Его домом, его городом снова был Тифлис. Киевский дом был конфискован, прописки его лишили. Из Союза кинематографистов
Свой 50-летний юбилей он встретил за колючей проволокой. Мгла продлилась с 17 декабря 1973 года до 30 декабря 1977-го. Амнистия скостила срок его заключения на 11 месяцев и 17 дней.
За тюремными воротами пролегла одинокая цепочка следов. Хмурое утро первого дня свободы. Последнего дня испытаний. Испитая до дна чаша. Что впереди?
После первых университетов — ВГИКА его путь пролег на Украину. Там отрезанным ломтём остался самый длинный период его жизни. Первые фильмы, любимая жена, любимый сын. Первые победы, первые признания. Теперь, после «тюремных университетов», все надо было начинать заново. Ему уже 54 года…
Блудный сын вернулся в отчий дом, где не было уже ни отца, ни матери. Что он чувствовал тогда? Конечно, была эйфория и хмель первых глотков свободы. Потому-то так радостно встречал он первых гостей и рассыпал им щедрыми горстями «дукаты», вываливал дивную красоту своих тюремных творений, составленную из вырезанных этикеток, открыток, обрывков рогожи. Знаменитые ахматовские строки «Когда б вы знали, из какого сора…» с полным правом можно отнести и к этому этапу творчества Параджанова. Не спешил говорить о пережитых испытаниях (только в полутьме ночи), а рассказывал о своих учениках, какие таланты, какие яркие одаренные натуры встретил он там.
А что же дальше? Что было потом?
День бежал за днем, а за новым годом пришел еще один новый… А в жизни все та же мертвая зыбь. 70-е годы — застой в стране. Застой в судьбе… Можно было пробиться даже к душам матерых преступников и профессиональных грабителей. Расшевелить, взволновать, зажечь даже их очерствевшие сердца, сломать все законы, каноны, табели о рангах и, заставив выслушать его, увести в страну своего творчества. Но достучаться до чиновников оказалось гораздо сложнее. Его не слушали, его не видели в упор. Его по-прежнему встречал непроницаемый свинцовый чиновничий взгляд. Его заявки на сценарии не обсуждались. Не было ни новых проектов, ни новых запусков в работу, ни приглашений на фестивали. Новые страницы его новой жизни не заполнялись ничем. Повисший парус киноэкрана не подхватывал его фантазии, его страстное желание открывать и новые острова красоты. Словно белый саван, накрывший его после огненных красок «Цвета граната», отделил его от мира кино.

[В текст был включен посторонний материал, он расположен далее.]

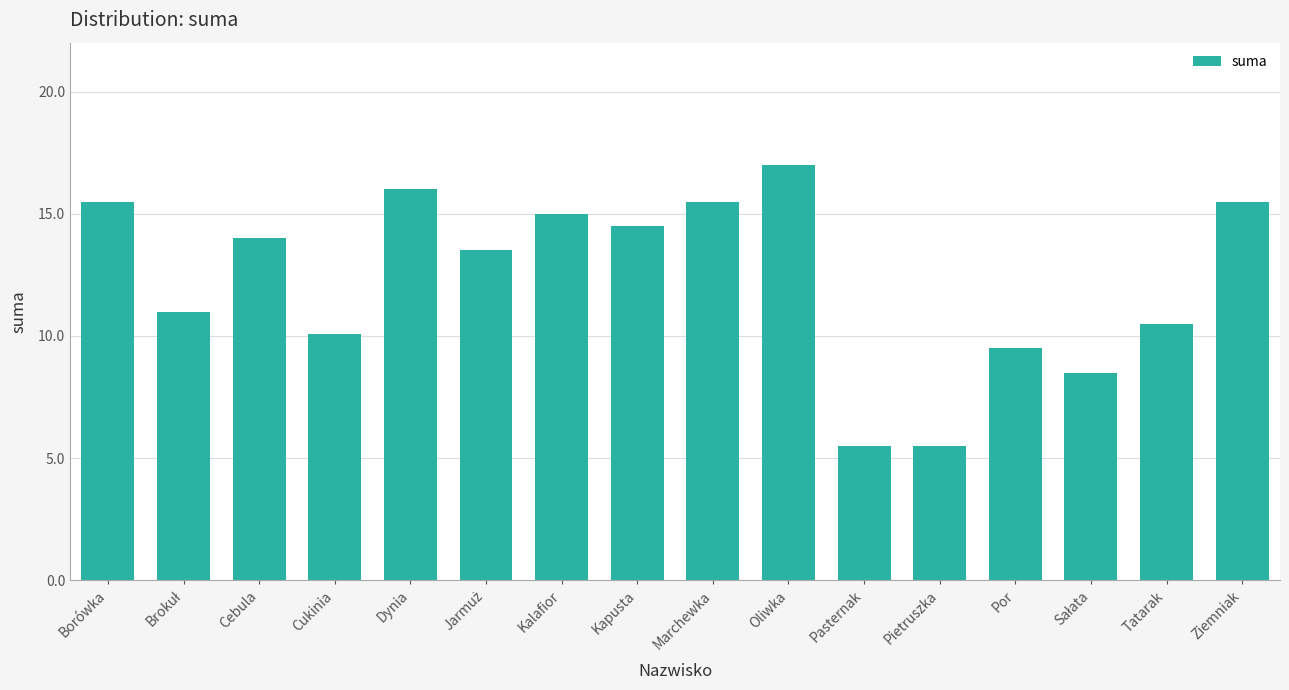

Read the value at Por.

9.5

Но он снова, пусть не на белом полотне киноэкрана, а на белом куске бумаги, начал творить свои сказки, снова писать сценарии и новеллы. Это было новое заключение. Заключение в молчание… НЕТ такого режиссера.
Не потому ли, начав писать страницы новой жизни, он захотел сделать свой дом таким шумным? Творил свои рассказы и бесконечные придумки. Создавал всевозможные куклы, разнообразные шляпы, бесчисленные коллажи из битой посуды, рассыпавшихся бус и всевозможного тряпья.

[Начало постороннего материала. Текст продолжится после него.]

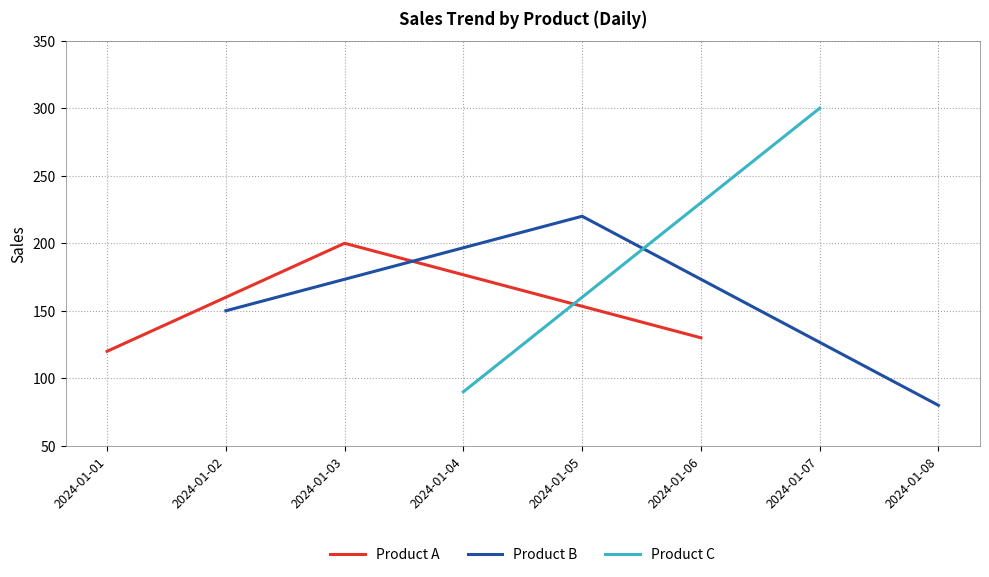

The Product A series shows 168 at 2024-01-01. True or false?

False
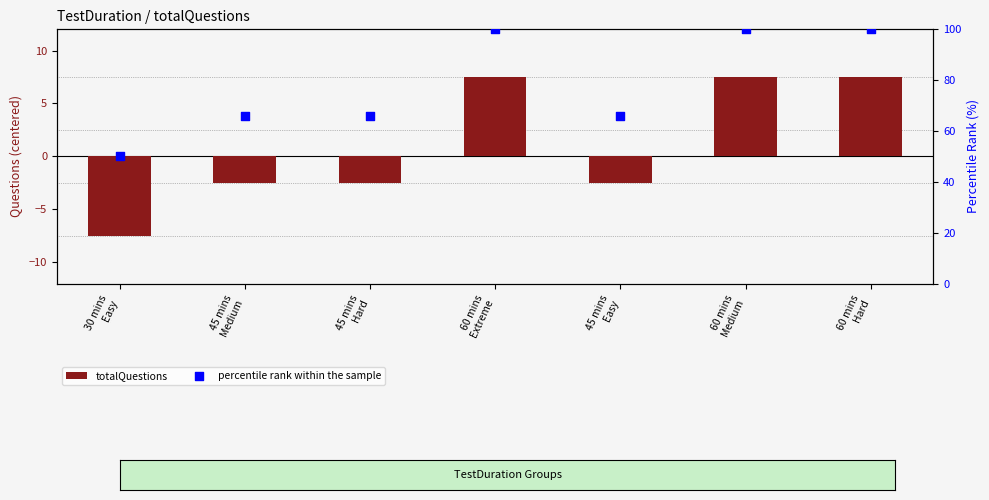

At which category is the sum across all series the highest?

60 mins
Extreme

И ночью и днем скрипели ступени старого дома, ведущие к его комнате. Годы застоя стали для Параджанова гостевыми годами. Много гостей приходило в его киевский дом, но теперь служение гостям превратилось в своеобразную мистерию, форму выхода кипевшей творческой энергии. Но то, что в этом неистовом уходе в игру в гостей был оттенок истерии, несомненно.